▶ [PASSAGE PROVIDED]
Run kubeadm config images pull to pull the container images required for Kubernetes.

You can also specify the --image-repository if, in your location, registry.opensuse.org downloading speed is too slow. In my case (in China) I'll use Aliyun to speed up: kubeadm config images pull --image-repository registry.aliyuncs.com/google_containers

Then run kubeadm init --apiserver-advertise-address=<Your Master IP Address> --pod-network-cidr=192.168.0.0/16, replace <Your Master IP Address> with the IP address you just noted. If you specified the --image-repository in the last step, also append that to this command.

Wait for it to finish, remember to take notes of the worker nodes joining command.

Execute export KUBECONFIG=/etc/kubernetes/admin.conf in your shell for the kubectl to work.

▶ [GIVEN RECORDS]
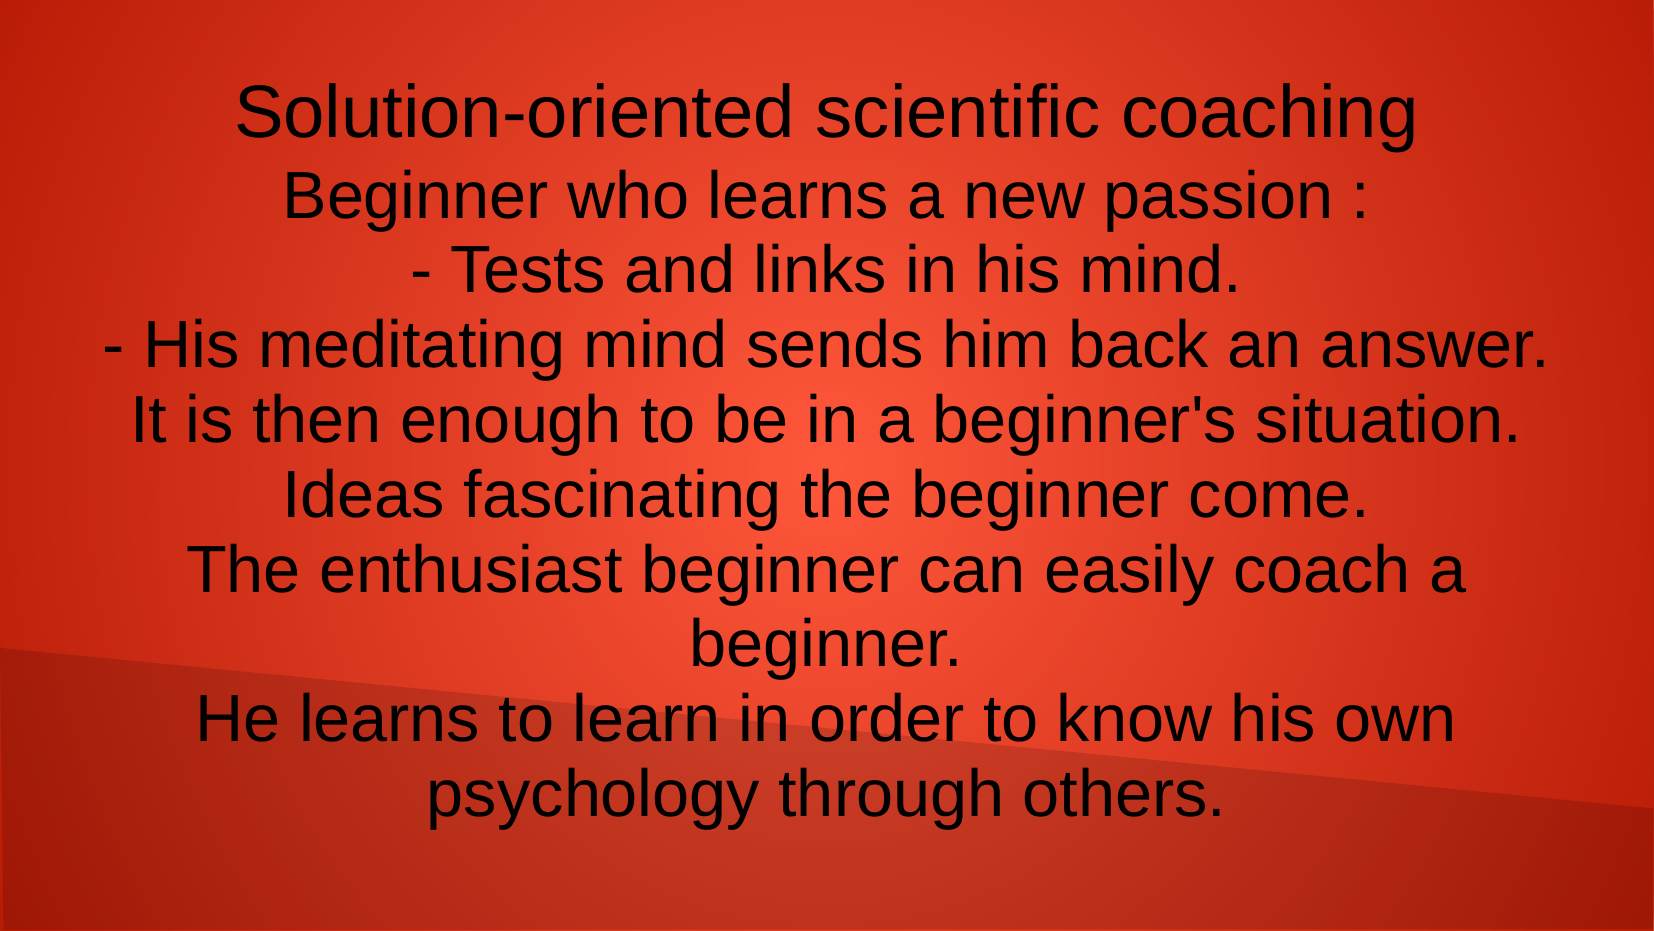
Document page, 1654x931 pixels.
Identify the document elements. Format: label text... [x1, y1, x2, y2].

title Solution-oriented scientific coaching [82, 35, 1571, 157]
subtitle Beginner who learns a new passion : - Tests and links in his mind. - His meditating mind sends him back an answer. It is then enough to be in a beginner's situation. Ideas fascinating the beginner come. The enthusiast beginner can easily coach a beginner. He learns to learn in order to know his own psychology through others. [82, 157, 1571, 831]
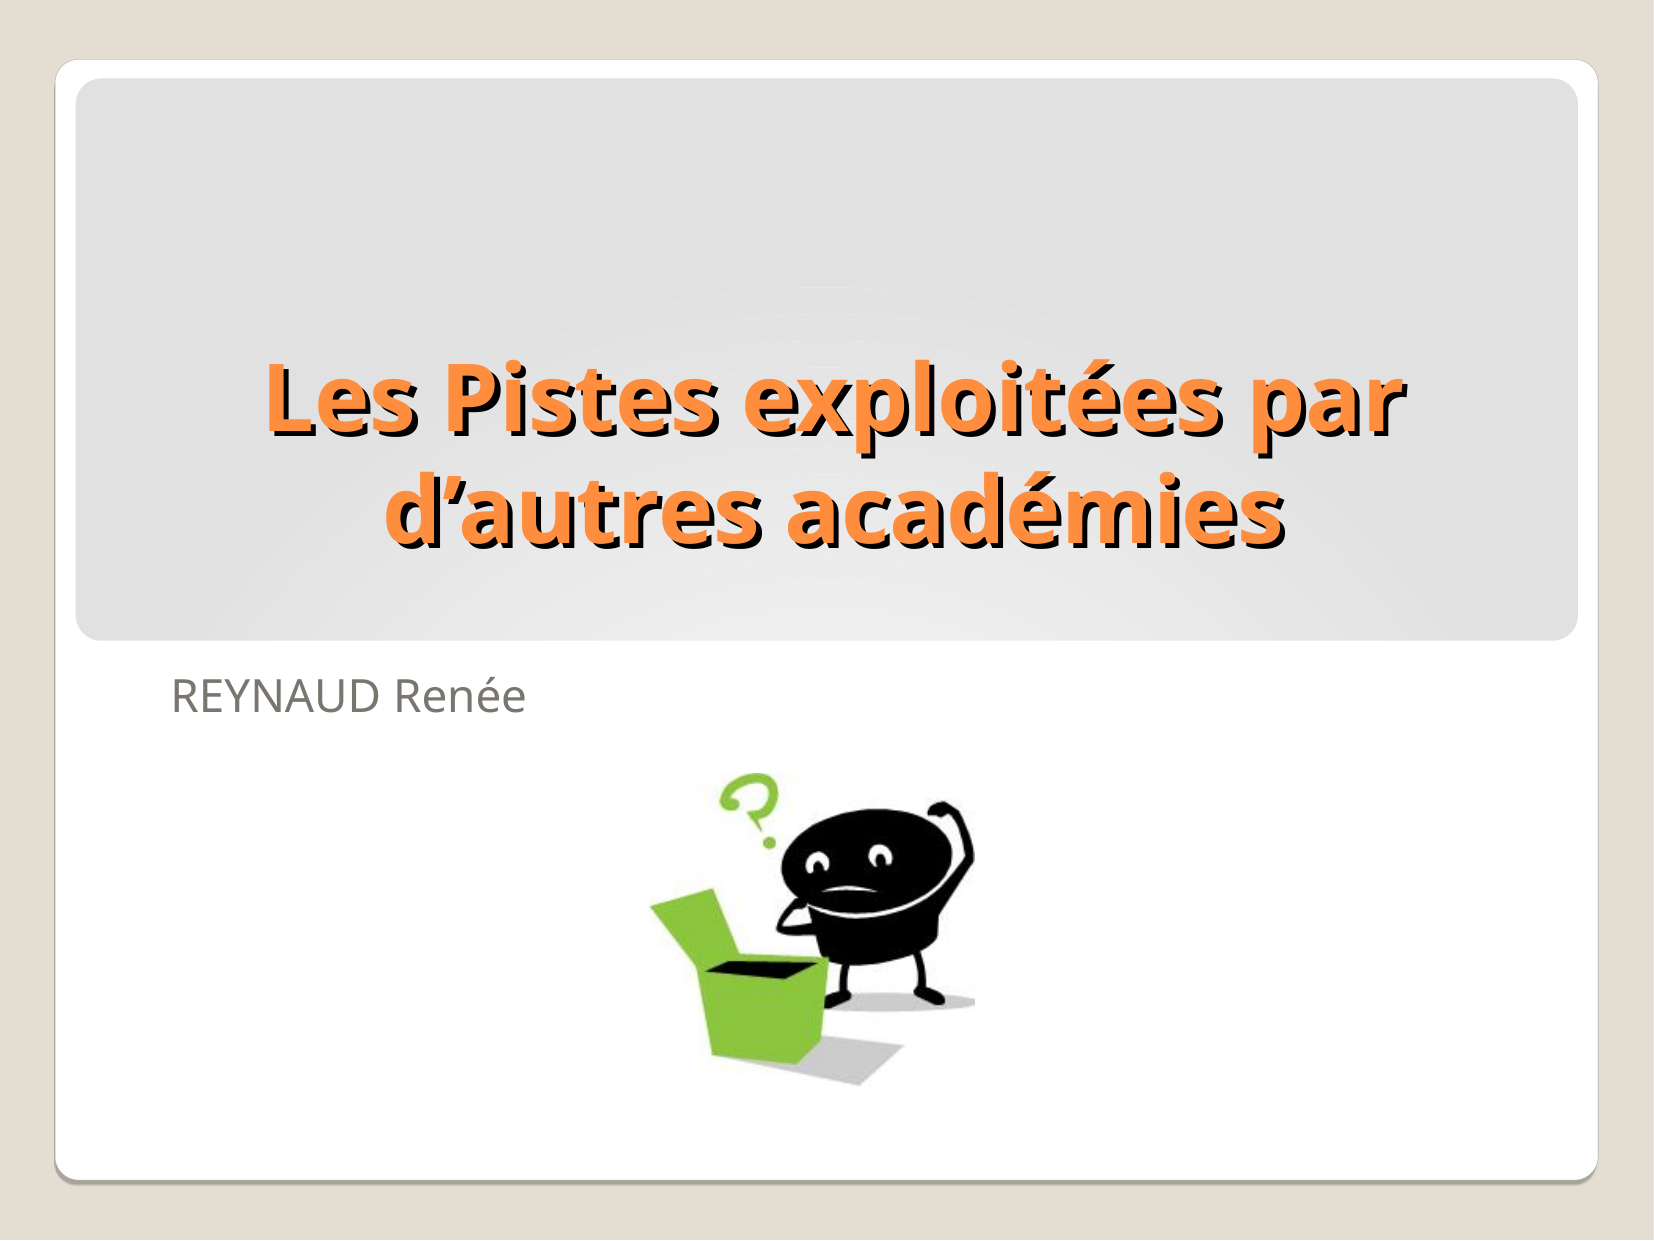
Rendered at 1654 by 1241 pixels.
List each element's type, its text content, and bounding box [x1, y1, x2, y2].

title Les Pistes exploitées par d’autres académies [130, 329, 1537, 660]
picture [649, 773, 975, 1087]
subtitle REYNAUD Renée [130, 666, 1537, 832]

▶ [PROBLEMS AND TASKS]
1 - Can you copy, word for word, the stretch of the kubeadm setup text from "Then run kubeadm" through "to this command."?
2 - Could you give back the stretch of the records from the line containing "Rendered at 1654 by 1241 pixels." through the end of the records, with "Rendered" changed to "Displayed" and nothing else altered?

▶ [SOLUTIONS TO EACH TASK]
1 -
Then run kubeadm init --apiserver-advertise-address=<Your Master IP Address> --pod-network-cidr=192.168.0.0/16, replace <Your Master IP Address> with the IP address you just noted. If you specified the --image-repository in the last step, also append that to this command.

2 -
Displayed at 1654 by 1241 pixels.
List each element's type, its text content, and bounding box [x1, y1, x2, y2].

title Les Pistes exploitées par d’autres académies [130, 329, 1537, 660]
picture [649, 773, 975, 1087]
subtitle REYNAUD Renée [130, 666, 1537, 832]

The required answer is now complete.